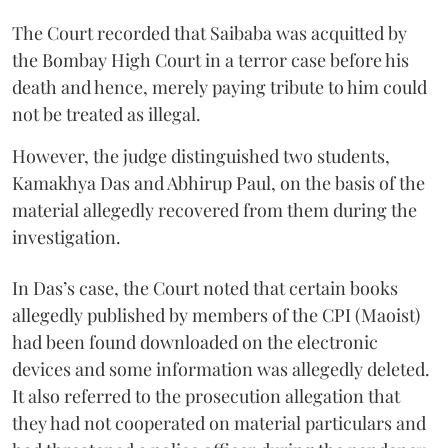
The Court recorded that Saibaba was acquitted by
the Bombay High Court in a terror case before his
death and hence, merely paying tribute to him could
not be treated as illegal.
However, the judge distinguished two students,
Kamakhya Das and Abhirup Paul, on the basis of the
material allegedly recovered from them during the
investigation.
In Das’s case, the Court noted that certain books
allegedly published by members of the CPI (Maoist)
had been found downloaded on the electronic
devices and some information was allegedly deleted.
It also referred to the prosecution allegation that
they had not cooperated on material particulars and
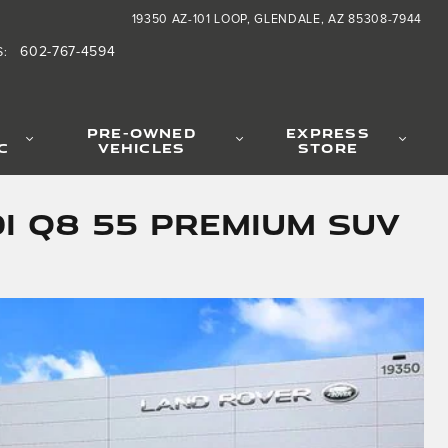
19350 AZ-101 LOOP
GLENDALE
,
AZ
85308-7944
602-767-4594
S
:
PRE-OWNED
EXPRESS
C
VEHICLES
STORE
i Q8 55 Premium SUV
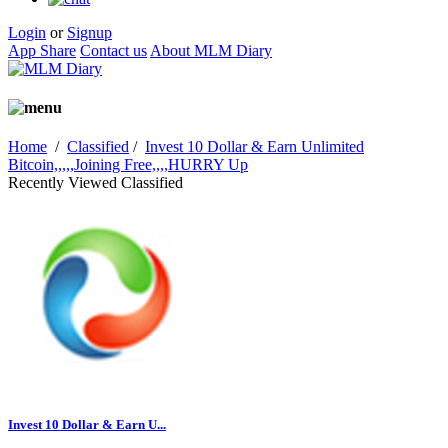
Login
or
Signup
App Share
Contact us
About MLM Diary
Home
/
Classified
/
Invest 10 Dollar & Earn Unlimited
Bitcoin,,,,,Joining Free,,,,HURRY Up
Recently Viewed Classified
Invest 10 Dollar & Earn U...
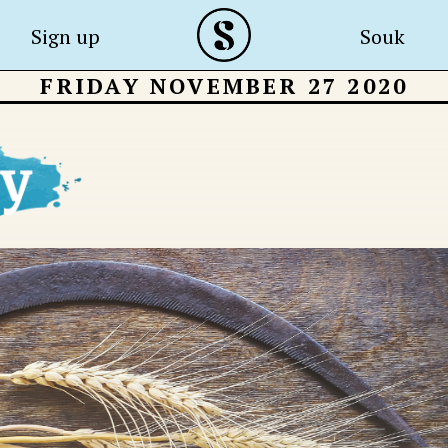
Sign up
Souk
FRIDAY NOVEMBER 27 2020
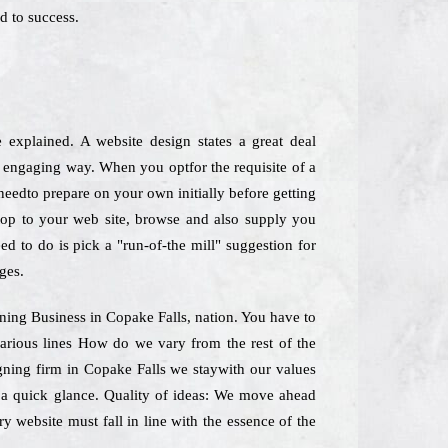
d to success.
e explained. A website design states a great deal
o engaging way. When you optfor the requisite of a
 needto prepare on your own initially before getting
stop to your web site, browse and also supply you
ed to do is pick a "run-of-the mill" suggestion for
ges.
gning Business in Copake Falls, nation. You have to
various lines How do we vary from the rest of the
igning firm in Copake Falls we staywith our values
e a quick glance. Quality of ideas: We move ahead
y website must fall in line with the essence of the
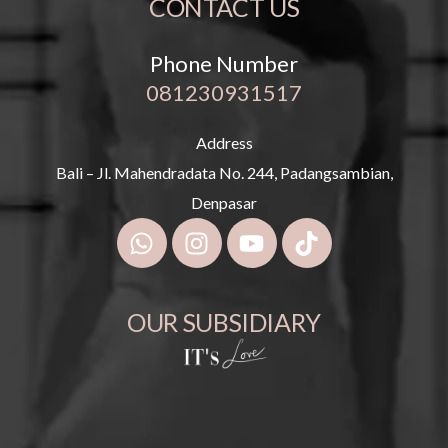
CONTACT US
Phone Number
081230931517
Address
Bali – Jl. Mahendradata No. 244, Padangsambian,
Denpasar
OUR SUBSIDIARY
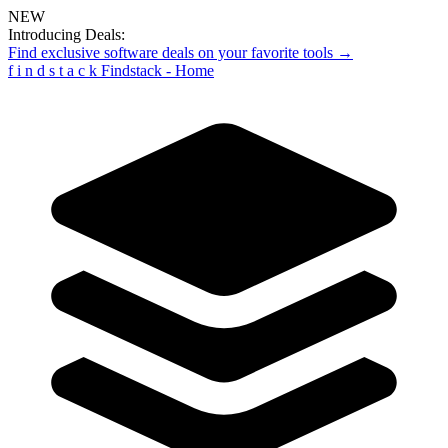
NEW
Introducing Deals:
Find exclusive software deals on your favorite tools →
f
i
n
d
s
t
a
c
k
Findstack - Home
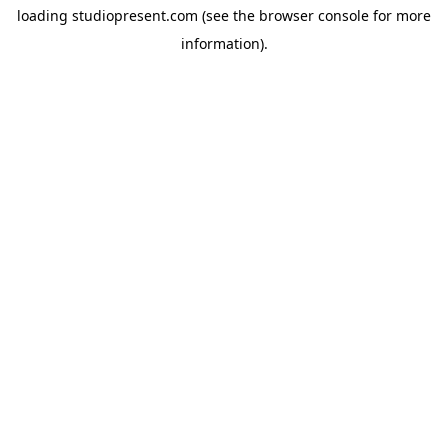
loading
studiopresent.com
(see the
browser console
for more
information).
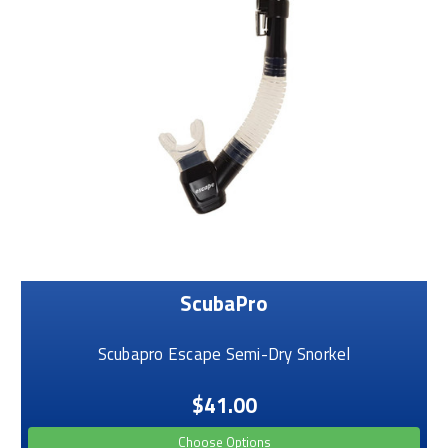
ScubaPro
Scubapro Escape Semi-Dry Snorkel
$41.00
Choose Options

==

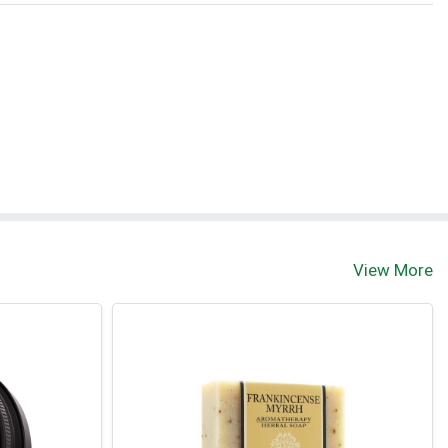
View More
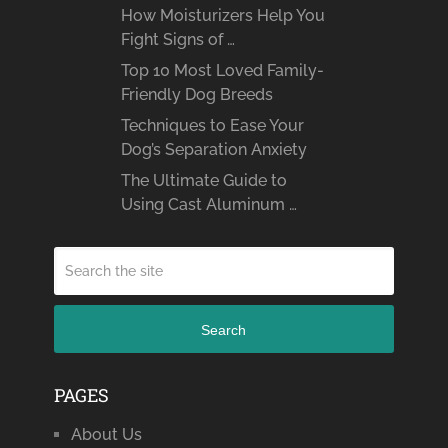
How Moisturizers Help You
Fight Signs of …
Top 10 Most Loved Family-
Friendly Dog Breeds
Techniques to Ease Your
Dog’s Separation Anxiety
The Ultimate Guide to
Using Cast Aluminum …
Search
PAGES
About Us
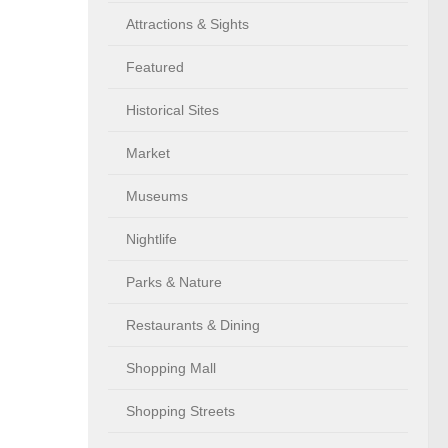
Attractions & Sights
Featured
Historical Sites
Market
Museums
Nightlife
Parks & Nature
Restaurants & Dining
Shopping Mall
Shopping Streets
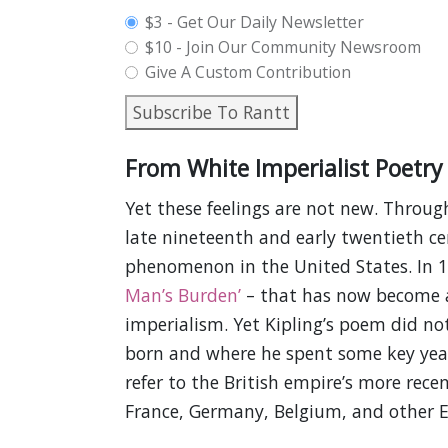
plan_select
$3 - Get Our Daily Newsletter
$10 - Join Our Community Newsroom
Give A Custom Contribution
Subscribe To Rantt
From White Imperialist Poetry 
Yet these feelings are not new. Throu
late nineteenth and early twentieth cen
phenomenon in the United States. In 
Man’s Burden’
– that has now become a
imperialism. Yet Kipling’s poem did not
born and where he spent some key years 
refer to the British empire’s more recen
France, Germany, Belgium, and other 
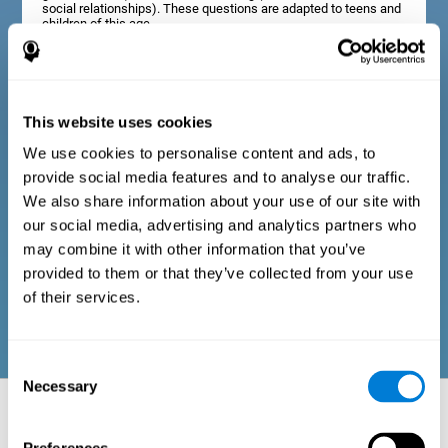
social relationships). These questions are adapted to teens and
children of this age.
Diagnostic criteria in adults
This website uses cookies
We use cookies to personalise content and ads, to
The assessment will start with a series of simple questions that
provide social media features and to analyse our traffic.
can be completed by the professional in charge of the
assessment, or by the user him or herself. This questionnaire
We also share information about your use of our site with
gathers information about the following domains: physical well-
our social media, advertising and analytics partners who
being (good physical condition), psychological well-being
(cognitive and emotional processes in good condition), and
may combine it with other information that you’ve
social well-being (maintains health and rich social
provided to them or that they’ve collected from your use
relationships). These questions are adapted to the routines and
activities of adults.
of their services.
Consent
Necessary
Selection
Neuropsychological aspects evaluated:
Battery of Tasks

◆ **Problem details**: Write the text of the entries as a JSON array of strings, one string per line and skipping blank lines, starting at the line containing "plan_select" and ending at the line containing "France, Germany, Belgium, and other", with both of those lines included.

◆ **Response area**:
[
  "plan_select",
  "$3 - Get Our Daily Newsletter",
  "$10 - Join Our Community Newsroom",
  "Give A Custom Contribution",
  "Subscribe To Rantt",
  "From White Imperialist Poetry ",
  "Yet these feelings are not new. Throu",
  "late nineteenth and early twentieth cen",
  "phenomenon in the United States. In ",
  "Man’s Burden’",
  "– that has now become a",
  "imperialism. Yet Kipling’s poem did not",
  "born and where he spent some key years ",
  "refer to the British empire’s more recen",
  "France, Germany, Belgium, and other "
]